La glace geint et se disloque. En dessous, mature des humeurs, des cellules réclament l’air, une alchimie organique est à l’oeuvre. Une clameur, des glissements agitent la surface. Quelque chose demande à naître. Elle est entrée la première, elle sort la première. Elle s’extrait sans mal de son cocon de glace, elle en gagne le bord d’un bond agile. De suite, elle guette d’où viendra l’ennemi. Elle se met en position, éprouvant sa nouvelle condition. Elle a gardé une ossature souple et solide, sa vivacité et sa concentration sont affûtées. Elle est fière d’avoir été choisie même si ce qui arrive peut signifier sa mort et sa damnation. Elle a été choisie par le Bien, pour preuve la paire d’ailes qui l’aident à se positionner, prés du toit, pour voir venir l’ennemi.
Celui-ci envoie déjà ses ambassadeurs pour annoncer son arrivée.
Des mouches par nuées se jettent hors du trou, retombent instantanément mortes jonchant la glace de paquets noirs et vite visqueux. L’air devient âcre, irrespirable. Les mouches continuent de sortir comme d’une gigantesque ruche, vrombissantes. Elle le précède puis le dévoile. Celui qui fut Abel Belloc n’a rien gardé de l’enveloppe originelle. Son crâne s’allonge, part en pointe vers l’arrière. Il est plus d’épines et d’écailles que de peau. Son torse est large, ses jambes, courtes. Ses yeux n’expriment aucune intelligence et sa gorge râle, rauque. Il est un monstrueux nouveau-né, sans conscience, qui communique par des grognements acides. Sa grosse tête glisse sur le côté, avise la forme perchée et une langue gourmande sort de sa bouche, en même temps qu’un jet de napalm et de flammes.

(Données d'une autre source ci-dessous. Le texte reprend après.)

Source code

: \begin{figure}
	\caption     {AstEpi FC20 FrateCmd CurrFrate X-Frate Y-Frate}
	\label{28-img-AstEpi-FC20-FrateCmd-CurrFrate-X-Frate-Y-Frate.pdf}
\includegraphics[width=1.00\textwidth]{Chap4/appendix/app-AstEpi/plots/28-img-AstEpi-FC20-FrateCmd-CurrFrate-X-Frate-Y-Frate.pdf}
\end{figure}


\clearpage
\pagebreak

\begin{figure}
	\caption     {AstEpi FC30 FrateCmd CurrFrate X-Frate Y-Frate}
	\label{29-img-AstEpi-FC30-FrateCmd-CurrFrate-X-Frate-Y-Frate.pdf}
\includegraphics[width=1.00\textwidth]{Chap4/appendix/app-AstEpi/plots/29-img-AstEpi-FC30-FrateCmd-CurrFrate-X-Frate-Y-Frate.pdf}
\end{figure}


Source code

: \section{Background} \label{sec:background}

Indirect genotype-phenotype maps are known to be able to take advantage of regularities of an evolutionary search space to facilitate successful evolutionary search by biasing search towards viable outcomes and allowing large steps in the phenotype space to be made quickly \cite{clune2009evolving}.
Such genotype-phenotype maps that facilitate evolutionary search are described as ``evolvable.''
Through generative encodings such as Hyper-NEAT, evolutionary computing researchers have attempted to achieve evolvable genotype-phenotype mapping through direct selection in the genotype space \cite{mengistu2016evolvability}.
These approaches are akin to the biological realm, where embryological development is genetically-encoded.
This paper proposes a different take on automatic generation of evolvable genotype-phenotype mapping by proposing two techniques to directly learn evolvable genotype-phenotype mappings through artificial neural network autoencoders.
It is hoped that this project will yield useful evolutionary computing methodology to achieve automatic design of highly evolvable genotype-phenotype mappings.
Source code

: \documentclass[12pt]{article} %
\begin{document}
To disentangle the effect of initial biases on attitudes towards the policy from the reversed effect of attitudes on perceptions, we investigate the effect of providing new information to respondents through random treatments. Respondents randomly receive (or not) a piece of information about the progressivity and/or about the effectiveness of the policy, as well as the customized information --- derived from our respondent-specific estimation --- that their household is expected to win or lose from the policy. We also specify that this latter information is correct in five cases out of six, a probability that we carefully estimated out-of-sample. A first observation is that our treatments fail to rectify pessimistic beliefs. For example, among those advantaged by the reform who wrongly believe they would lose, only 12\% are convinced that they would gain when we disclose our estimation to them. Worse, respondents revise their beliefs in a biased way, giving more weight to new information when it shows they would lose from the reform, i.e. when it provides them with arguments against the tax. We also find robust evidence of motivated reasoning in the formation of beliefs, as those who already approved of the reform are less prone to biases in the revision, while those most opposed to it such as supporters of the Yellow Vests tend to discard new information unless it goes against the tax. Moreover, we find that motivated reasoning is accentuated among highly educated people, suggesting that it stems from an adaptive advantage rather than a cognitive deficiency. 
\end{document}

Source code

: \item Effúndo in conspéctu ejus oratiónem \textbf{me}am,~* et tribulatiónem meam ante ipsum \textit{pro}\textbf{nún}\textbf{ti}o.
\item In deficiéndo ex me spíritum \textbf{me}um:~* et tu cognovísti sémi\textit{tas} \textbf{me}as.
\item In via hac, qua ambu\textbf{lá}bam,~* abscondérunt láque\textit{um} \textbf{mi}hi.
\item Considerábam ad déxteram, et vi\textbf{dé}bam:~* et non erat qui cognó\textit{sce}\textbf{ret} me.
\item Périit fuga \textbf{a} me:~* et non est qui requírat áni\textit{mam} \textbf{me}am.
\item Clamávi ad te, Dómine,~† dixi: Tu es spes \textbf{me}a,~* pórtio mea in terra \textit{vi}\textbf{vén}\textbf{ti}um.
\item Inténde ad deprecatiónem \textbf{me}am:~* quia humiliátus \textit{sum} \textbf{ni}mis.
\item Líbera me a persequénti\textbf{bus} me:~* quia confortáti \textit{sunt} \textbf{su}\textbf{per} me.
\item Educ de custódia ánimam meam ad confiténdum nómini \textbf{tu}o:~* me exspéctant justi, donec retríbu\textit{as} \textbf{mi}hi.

Du plaisir, du jeu… L’éternel et amusant combat allait pouvoir commencer. Et aujourd’hui, il n’est pas le challenger.
De sa position élevée, elle n’a rien perdu de l’enfantement de l’Ennemi. Elle se prépara, invoquant le Bien et une épée de lumière apparue dans sa main. A terre, la Bête affûte ses crocs, acère ses piques, ajuste ses jets de flammes. D’un signe muet, ils engagent le combat.